— Begin LISTING —
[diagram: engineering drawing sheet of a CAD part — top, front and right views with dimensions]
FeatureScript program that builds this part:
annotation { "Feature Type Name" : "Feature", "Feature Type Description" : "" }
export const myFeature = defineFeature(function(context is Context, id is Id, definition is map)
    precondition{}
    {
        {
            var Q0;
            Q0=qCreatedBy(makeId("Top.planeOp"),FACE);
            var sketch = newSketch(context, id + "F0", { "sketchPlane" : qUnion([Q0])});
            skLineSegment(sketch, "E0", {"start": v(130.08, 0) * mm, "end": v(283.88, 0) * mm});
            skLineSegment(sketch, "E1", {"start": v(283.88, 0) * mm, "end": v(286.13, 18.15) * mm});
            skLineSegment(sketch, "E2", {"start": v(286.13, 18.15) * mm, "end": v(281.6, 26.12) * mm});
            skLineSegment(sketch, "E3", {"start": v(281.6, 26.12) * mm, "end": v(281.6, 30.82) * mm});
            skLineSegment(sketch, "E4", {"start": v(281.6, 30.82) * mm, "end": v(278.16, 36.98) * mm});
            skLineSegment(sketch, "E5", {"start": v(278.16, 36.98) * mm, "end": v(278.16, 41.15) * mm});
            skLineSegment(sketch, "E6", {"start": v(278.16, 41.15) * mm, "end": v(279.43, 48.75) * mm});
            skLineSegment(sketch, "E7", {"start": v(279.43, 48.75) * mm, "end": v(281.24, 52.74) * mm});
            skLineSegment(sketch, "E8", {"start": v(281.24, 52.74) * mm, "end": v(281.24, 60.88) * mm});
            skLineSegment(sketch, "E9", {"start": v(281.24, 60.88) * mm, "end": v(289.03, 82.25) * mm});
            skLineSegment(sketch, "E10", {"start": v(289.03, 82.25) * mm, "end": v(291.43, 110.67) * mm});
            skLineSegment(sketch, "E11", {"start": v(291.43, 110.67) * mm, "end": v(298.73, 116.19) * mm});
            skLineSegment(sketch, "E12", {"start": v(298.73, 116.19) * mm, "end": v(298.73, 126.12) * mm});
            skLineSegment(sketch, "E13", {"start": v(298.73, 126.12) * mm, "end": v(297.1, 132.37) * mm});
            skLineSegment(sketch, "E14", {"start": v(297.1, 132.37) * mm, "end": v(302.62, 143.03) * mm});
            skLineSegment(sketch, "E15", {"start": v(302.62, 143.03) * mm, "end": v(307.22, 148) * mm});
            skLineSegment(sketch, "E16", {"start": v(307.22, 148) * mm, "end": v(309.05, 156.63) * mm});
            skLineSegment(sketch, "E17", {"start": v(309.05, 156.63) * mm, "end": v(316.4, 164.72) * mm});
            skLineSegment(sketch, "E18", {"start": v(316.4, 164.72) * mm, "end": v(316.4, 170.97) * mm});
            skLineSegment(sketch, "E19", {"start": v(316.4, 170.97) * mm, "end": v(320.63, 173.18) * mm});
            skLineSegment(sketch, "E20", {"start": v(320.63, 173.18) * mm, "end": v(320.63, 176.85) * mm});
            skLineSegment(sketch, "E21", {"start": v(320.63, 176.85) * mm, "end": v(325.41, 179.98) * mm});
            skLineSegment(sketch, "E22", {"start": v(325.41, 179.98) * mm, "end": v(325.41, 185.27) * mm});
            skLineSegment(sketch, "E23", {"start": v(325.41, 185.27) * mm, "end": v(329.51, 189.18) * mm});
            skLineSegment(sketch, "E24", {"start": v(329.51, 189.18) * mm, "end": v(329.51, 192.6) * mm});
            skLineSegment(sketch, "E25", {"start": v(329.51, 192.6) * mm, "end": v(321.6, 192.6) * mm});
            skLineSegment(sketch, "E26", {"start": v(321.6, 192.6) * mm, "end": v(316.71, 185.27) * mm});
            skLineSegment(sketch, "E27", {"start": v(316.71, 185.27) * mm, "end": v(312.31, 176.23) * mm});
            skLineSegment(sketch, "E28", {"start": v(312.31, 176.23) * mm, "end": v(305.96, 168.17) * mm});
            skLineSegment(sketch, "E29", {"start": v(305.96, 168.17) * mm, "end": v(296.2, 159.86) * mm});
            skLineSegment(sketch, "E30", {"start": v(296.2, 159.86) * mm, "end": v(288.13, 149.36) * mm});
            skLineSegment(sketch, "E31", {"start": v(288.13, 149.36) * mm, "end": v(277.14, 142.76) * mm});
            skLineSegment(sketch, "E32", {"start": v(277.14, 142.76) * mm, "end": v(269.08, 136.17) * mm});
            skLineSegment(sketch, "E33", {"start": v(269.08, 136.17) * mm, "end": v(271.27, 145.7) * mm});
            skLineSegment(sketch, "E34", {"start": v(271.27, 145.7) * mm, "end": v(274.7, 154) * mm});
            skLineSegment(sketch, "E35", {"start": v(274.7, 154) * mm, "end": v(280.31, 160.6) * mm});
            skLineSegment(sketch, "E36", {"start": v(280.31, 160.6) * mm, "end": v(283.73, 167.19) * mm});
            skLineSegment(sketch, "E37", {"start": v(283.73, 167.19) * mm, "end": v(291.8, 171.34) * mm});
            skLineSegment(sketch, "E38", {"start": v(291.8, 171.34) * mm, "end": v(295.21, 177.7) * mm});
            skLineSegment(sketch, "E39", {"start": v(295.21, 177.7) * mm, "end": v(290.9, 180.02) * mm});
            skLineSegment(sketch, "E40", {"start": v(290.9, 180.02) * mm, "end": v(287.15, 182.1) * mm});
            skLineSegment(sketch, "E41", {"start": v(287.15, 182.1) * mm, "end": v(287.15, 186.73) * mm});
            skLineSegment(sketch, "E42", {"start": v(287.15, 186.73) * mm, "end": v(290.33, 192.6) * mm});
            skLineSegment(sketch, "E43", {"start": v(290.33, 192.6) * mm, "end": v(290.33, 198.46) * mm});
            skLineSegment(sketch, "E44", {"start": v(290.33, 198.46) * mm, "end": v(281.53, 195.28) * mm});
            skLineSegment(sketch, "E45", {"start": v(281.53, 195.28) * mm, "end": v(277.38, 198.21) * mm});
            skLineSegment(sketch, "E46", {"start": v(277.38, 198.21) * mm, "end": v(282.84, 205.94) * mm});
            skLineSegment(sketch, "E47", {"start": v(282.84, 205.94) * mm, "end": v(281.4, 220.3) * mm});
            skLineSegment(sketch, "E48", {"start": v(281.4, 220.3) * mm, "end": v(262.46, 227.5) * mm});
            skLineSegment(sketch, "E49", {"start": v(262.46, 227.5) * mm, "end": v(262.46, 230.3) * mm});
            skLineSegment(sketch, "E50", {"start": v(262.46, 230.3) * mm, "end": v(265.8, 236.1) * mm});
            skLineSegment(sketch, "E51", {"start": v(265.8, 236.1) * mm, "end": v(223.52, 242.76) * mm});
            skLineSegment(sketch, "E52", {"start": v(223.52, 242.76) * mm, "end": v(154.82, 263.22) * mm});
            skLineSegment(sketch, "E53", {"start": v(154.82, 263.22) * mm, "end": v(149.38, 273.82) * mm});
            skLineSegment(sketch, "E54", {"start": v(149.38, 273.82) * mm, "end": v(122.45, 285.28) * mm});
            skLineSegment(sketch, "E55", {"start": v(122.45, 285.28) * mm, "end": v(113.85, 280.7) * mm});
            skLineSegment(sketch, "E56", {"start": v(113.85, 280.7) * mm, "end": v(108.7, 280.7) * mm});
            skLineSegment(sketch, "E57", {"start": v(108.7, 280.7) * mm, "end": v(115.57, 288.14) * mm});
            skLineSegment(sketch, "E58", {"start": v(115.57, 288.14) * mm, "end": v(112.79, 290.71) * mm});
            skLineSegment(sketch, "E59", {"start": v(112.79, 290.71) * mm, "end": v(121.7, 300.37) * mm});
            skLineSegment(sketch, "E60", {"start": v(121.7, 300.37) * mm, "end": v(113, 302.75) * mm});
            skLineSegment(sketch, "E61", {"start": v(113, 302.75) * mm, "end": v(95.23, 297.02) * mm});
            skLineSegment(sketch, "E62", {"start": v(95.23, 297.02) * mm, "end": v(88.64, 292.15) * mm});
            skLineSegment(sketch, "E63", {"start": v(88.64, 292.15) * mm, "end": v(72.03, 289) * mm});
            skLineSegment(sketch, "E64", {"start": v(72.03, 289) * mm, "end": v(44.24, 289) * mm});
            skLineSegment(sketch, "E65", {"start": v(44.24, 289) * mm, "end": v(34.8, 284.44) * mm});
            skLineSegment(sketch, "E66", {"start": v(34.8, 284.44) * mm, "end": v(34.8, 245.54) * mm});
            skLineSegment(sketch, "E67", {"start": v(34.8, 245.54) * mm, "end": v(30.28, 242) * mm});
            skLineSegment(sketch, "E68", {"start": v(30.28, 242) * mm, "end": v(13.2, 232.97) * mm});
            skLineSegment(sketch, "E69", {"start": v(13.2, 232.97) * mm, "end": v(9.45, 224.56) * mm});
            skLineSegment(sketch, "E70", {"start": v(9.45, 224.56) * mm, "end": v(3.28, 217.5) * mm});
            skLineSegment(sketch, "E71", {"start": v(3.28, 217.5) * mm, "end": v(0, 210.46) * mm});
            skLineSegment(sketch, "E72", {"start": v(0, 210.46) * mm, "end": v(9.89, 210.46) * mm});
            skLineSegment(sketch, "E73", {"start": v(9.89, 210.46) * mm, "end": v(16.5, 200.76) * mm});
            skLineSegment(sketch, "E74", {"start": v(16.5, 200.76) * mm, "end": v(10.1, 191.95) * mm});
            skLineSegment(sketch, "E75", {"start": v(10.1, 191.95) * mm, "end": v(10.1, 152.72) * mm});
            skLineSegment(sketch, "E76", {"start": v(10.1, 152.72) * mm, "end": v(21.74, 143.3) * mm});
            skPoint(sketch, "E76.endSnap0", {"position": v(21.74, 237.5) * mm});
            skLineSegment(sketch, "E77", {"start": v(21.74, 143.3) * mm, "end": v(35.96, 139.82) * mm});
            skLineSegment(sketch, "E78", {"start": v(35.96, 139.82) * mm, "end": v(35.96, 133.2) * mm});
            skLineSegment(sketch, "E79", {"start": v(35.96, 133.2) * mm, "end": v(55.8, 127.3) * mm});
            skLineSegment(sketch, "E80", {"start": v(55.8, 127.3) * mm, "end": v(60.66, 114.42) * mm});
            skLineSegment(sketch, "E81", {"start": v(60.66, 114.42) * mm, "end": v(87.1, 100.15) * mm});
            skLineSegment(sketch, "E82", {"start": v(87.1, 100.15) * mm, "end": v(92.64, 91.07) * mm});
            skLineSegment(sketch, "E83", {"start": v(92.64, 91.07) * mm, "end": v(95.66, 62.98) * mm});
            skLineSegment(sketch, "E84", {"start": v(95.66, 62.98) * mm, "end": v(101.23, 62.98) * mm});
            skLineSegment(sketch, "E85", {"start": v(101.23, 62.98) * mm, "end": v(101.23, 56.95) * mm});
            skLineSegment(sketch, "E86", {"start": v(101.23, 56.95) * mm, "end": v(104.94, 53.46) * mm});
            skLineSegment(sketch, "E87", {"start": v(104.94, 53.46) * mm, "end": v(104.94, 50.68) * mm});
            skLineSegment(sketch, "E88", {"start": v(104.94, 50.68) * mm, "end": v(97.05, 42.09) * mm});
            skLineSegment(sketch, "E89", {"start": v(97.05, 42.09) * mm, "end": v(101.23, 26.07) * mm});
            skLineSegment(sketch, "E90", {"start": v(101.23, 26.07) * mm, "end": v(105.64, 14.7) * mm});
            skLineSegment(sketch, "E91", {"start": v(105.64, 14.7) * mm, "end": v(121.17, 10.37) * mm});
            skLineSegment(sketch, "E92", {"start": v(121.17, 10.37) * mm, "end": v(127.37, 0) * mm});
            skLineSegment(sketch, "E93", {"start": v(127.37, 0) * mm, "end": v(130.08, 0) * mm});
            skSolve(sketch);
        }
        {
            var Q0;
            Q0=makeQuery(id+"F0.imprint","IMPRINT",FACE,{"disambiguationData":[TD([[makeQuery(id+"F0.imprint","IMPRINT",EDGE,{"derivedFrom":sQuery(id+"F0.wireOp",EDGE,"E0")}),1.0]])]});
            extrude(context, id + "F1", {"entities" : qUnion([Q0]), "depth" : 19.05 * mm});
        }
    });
— End LISTING —
## TASK DIRECTIONS
How many lines of the data contain the string "context"? Give only the number.

## TASK SOLUTION
3